The Founder Institute’s First Canadian Cohort Graduates in Montreal

The first cohort to graduate from international startup accelerator The Founder Institute’s Montreal chapter celebrated their accomplishment on Friday.

Twelve entrepreneurs successfully completed the program out of the 45 who started it and out of the almost 400 people applied to participate in The Founder Institute’s first session in Canada.

“We kick a lot of asses,” says Sergio Escobar, a co-founder of the Montreal chapter. He says the program is designed to be gruelling to weed out those who aren’t ready to be startup entrepreneurs. “If they succeed here, they have the skills to succeed in the real world.”

The program focuses on early-stage companies, helping entrepreneurs develop their ideas into business plans and getting them read to launch.

“It’s very different from Founder Fuel” and other Montreal-based accelerators, says LP Maurice, the chapter’s other co-founder. Participants “don’t necessarily have an idea,” or don’t have a well developed idea, he says; they’re usually working for someone else when they join the program.

By they end, they’re expected to quit their day jobs and “make it a real company, not just a business plan,” says Maurice, who is also the co-founder and CEO of Busbud.

First started in Silicon Valley in 2009, The Founder Institute is now active in over 60 cities in 33 countries and has seen graduates start over 1,185 companies. The program boasts an impressive success rate, with 89.5 per cent of graduate companies still operating and over 40 per cent receiving funding.

“The goal of the program is to flip the failure rate,” says Maurice.

His colleague Escobar says the program is “globalizing silicon valley.”

“We have been incubating startups here with the wrong mindset,” he says. The Founder Institute’s program is designed to create sustainable companies that “solve a real need,” and have a strong value proposition.

“We’re not using any kind of magic recipe,” says Escobar instead it’s about launching a product and validating it.

“What we want to avoid is procrastination,” he says. “Those excuses are stopping us from starting a successful company.”
The program skews older than that tech startup founder stereotype, the average age in the Montreal cohort was 31, says Escobar.

“Between the age of 30 to 40 is the best time to start a company,” he says. Because older people have more responsibilities, he says they’re more likely to persevere. “For young people it’s a game.” He says many of the participants also have ideas that are directly related to solving problems they experienced in their previous jobs.

Of the 12 entrepreneurs to graduate, three were singled out for special recognition:

Julien Denaes who has developed a password-less “identity platform for cloud services” called Loggr which will allow people to log-in to cloud-based business applications by scanning a QR code with their smartphones. He says password-related issues are the most common issues dealt with by help desks, costing companies millions.

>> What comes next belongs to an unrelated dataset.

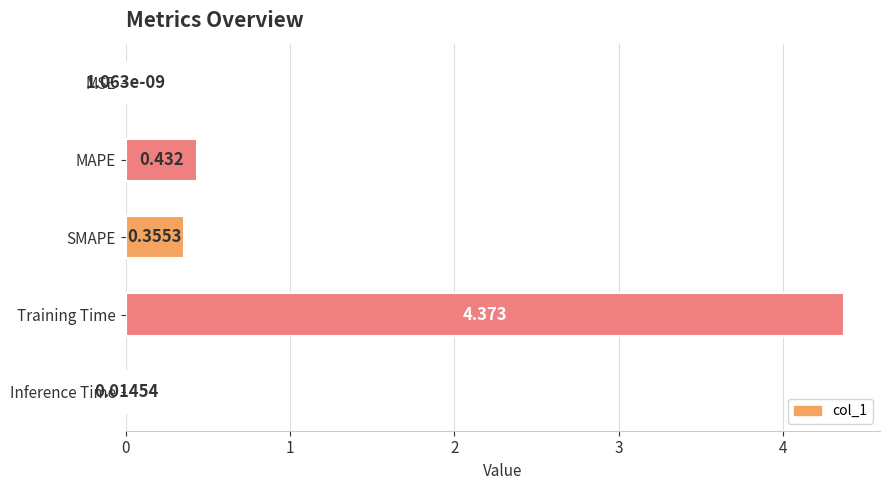

Which category has the highest value across all series?

Training Time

Mazen Elbawab, whose company Heddoko is developing a sensor-equipped “smart compression suit,” that will help people move better while playing sports and give ordinary people the type of information elite athletes get through motion-capture.
The company aims to start with yoga and cross fitness before moving on to sports like golf.

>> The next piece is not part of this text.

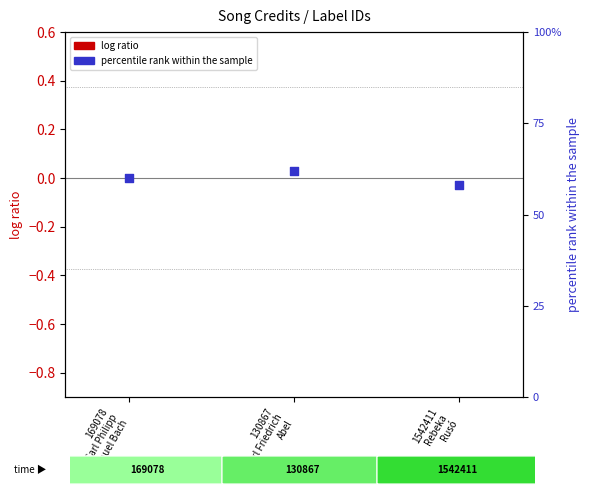

At which category is the sum across all series the highest?

130867
Carl Friedrich
Abel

Francois Poirier, the founder of MakerBloks, toy blocks that allow children to create electric circuits and which will be integrated with an iPad app.
“Parents want their children to succeed but out society isn’t built on wooden blocks, it’s build on electric circuits,” Poirier says.

Also graduating were:

  • Chris Hendricks, a former dating coach whose Anniversary Co. has already started selling anniversary gifts online and is aiming for a “sweet spot” – higher priced than Etsy but lower than fine jewellery.
  • Elyes Ben M’rad whose company Fidelizr aims to replace punch cards for small businesses with a digital loyalty program that’s currently being tested by six Montreal coffee shops and aims to be in 20 by the end of the month.
  • Hadi Mazloum, who wants to make it easier for clinical trials to find participants with Curebox.
  • Kaelan Desilets Langelier, whose Grape Mate app provides wine recommendations based on what the user is eating and their personalized preferences.
  • Sacha Ferrari Apollon, whose Billifyme automatically extracts information from emailed invoices and plugs it into spreadsheets.
  • Sophie Schwartz, who has created an comic strip-based messaging app called hugamy which is aimed at children and mothers.
  • Vanessa Cherenfant who wants to make it easier for wealthy young people to plan “experiential luxury travel” with Elysia.
  • Victor Gomez who is developing a visual search app called Ventana, that uses Slyce technology to make finding – and purchasing – women’s clothes easier.
  • Yrina Janvier, who is launching an ecommerce site selling “ethical handmade accessories” from Haiti called Zafè.

The Founder Institute’s next Montreal cohort is scheduled to start in six months while the first session at its second Canadian chapter, in Toronto, is ongoing.